Australia’s largest pension fund has made an audacious takeover bid worth nearly $5.4 billion for local utilities investor Infratil.
AustralianSuper has offered the equivalent of $7.43 for each Infratil share, in cash and shares, for the top-10 company, a 22 percent premium on Infratil’s closing price today.
The fund said said it wanted to negotiate with Infratil over a scheme of arrangement, which is an agreed deal needing a lower level of shareholder approval.
AustralianSuper Head of Infrastructure, Nik Kemp, said it was attracted by Infratil’s high quality portfolio of infrastructure assets in New Zealand and Australia.
“As a well capitalised and long term investor, we see significant potential to invest in the growth of Infratil’s assets over the long term on behalf of AustralianSuper’s members, which allows us to provide significant value to Infratil shareholders today.”
It was offering Infratil shareholders $5.79 cash and a redistribution of Infratil’s shares in Trustpower, which equated to $1.64.
Kemp said AustralianSuper currently had NZ$1.3 billion invested in New Zealand, which reflected its long-term confidence in this market. Its investments include a South Island gold mining operation and a large logistics development, Wiri Estates, is South Auckland.
The pension fund has $200bn worth of funds, with about 10 percent of it invested in infrastructure assets around the world.
Infratil is the country’s leading utilities investor with major stakes in telecommunications company Vodafone, power company Trustpower, Wellington Airport, and data centres and energy ventures in Australia and the United States.
Earlier this week it said it was reviewing its ownership in energy company Tilt Renewables.
The AustralianSuper bid appeared to be an attempt to force Infratil to the negotiating table.
“AustralianSuper will continue to seek engagement with the Board of Infratil to afford Infratil shareholders the opportunity to assess our Proposal in full,” Kemp said.
There was no immediate comment from Infratil.

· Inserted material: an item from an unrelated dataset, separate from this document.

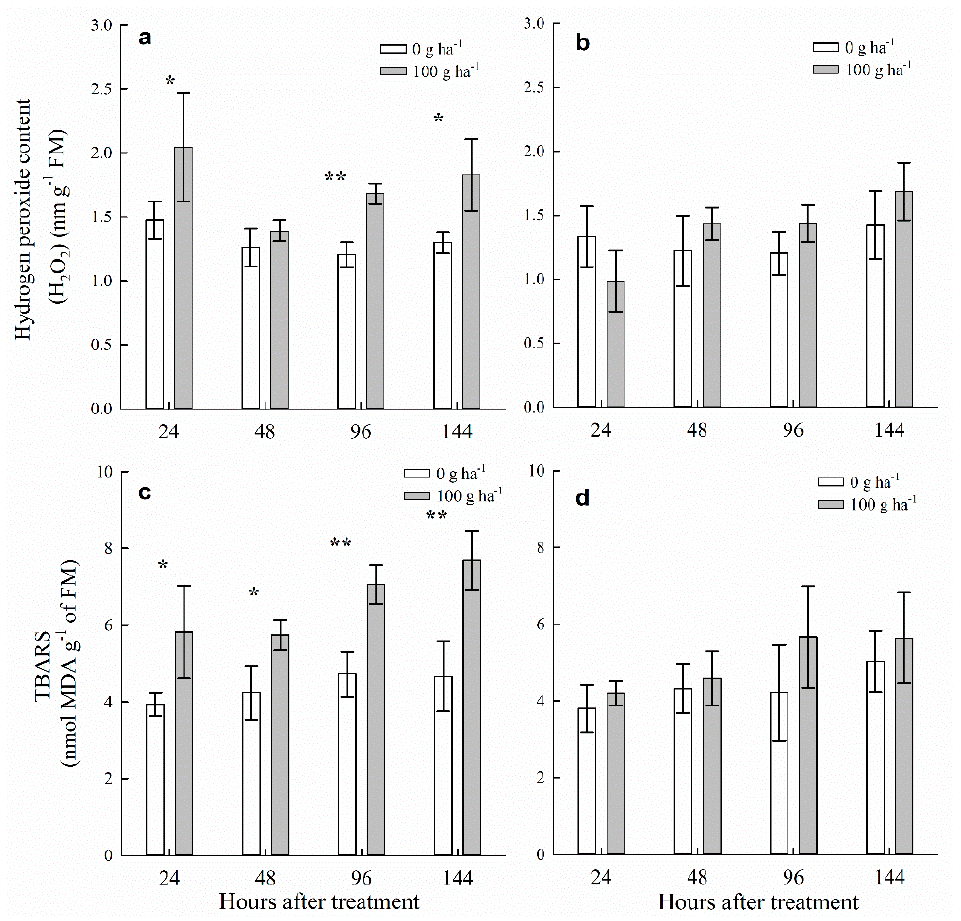
Figure 4. Hydrogen peroxide content (nm g − 1 FM; a , b ) and thiobarbituric acid-reactive substances (nmol MDA g − 1 FM; c , d ) at 24, 48, 96 and 144 h of Eragrostis plana populations CHK ( a , c , no stress) and DRY ( b , d , drought) with and without herbicide hours after application of quizalofop. Error bars represent a 95% confidence interval. * t -test ( α = 0.05); ** t -test ( α = 0.01).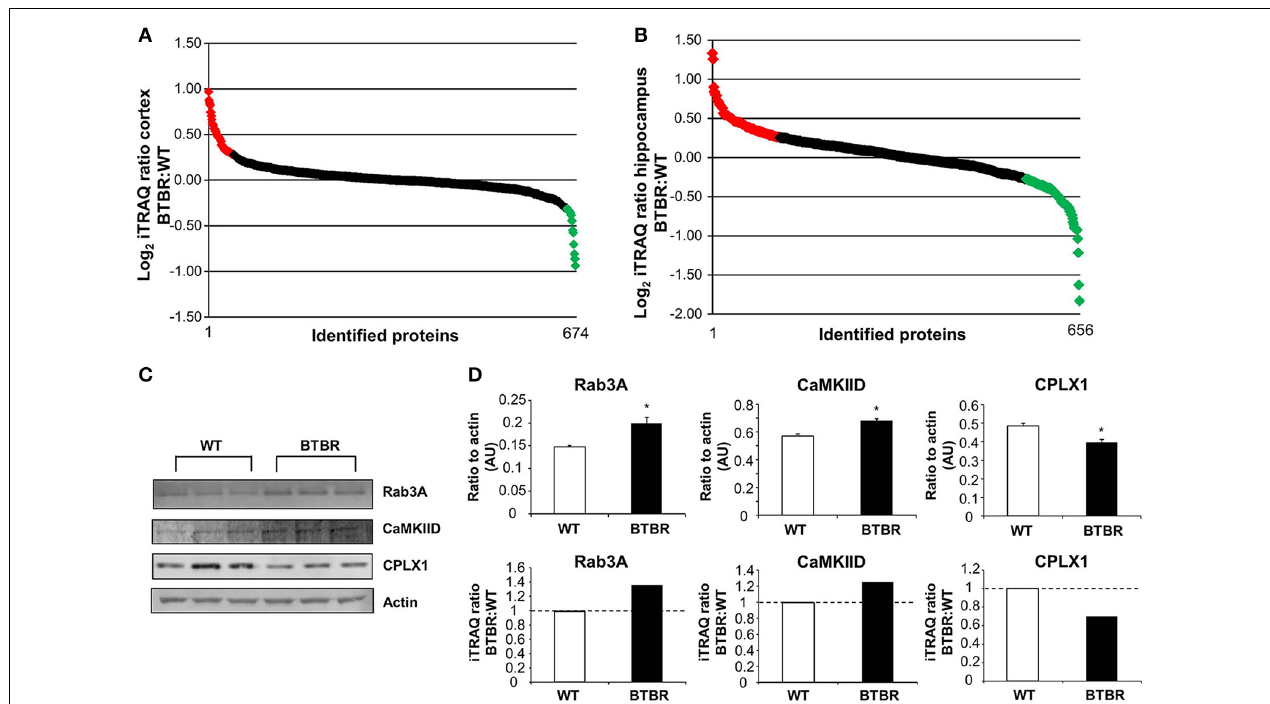
FIGURE 4 | Quantitative proteomic and bioinformatics analysis of BTBR CNS tissues. Log 2 transformed iTRAQ ratio data (BTBR:WT) snake plot of the proteins identified in the cortex (A) and hippocampus (B) are depicted. Upregulated proteins are highlighted in red, while downregulated proteins are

One of Infratil’s larger shareholders, the Accident Compensation Corporation, said it should sit down and talk to AustralianSuper.
ACC’s head of equities Blair Cooper said the offer is a solid premium above most valuations of Infratil.

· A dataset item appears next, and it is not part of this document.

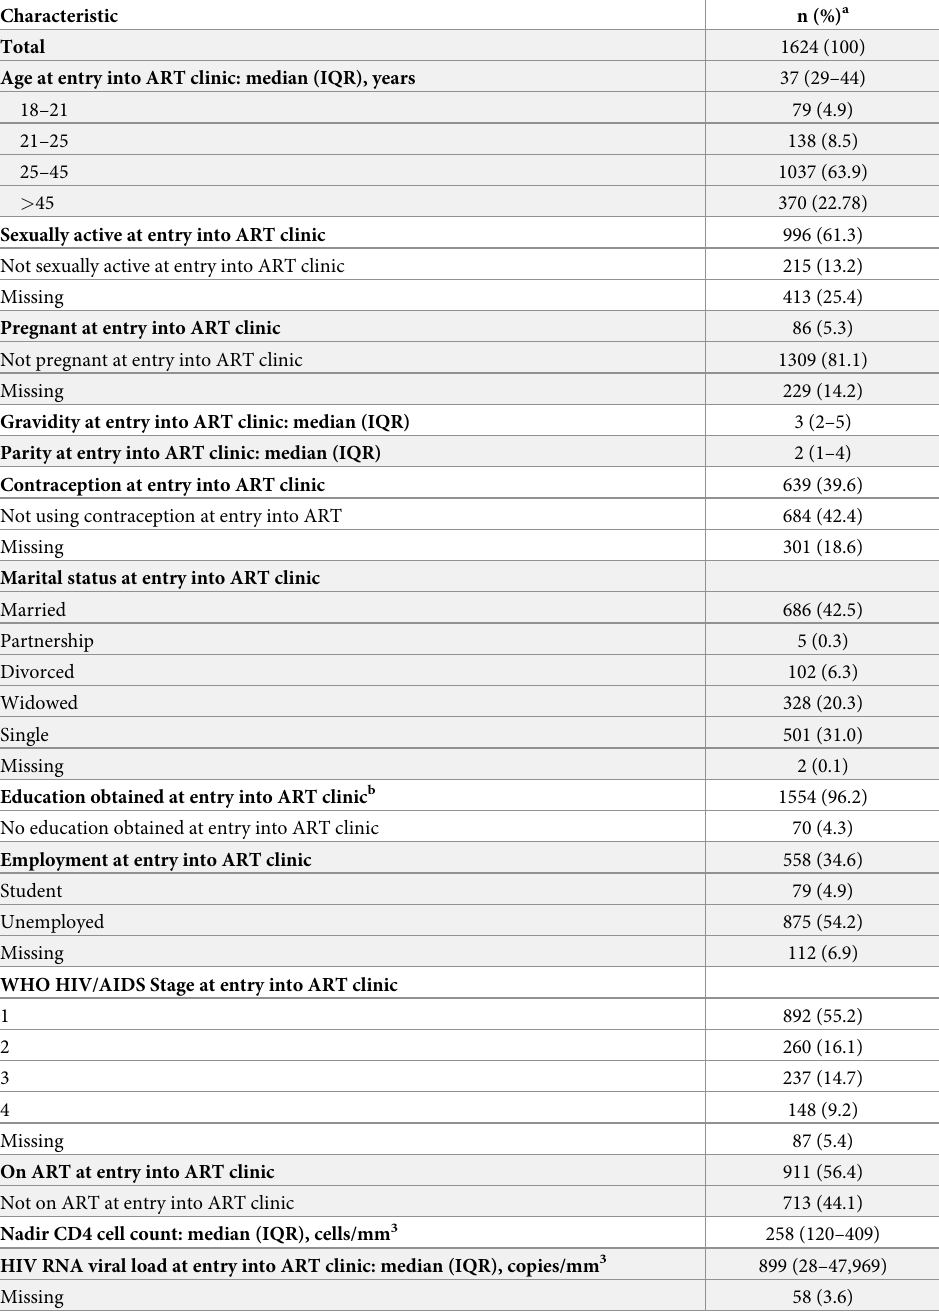
Table 1. Patient characteristics at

“It ticks the boxes as far as Infratil is concerned to justify engaging with AustralianSuper.
“They (AustralianSuper) need to be able to firm up a bid which can be put to shareholders,” he said.

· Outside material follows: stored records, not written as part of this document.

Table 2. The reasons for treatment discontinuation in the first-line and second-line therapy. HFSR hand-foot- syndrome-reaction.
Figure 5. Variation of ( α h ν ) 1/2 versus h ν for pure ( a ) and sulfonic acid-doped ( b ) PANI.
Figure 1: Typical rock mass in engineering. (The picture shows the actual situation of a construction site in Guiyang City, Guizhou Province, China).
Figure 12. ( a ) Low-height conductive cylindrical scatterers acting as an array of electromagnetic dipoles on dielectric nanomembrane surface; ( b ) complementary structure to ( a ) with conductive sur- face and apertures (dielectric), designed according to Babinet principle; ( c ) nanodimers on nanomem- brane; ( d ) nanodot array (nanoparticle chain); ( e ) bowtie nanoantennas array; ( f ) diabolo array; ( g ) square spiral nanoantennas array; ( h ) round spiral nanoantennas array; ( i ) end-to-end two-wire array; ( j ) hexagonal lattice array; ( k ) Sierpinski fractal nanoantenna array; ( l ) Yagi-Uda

ACC holds more than 5 percent of Infratil.
Cooper said Infratil has a wishlist of assets, which would attract the Australians.
Meanwhile, an analyst who declined to be named suggested the offering of Trustpower shares to boost the offer price seemed to be a way to avoid difficulties with foreign investment rules, as well as avoid possibly having to make a separate offer for the power company because it is majority owned by Infratil.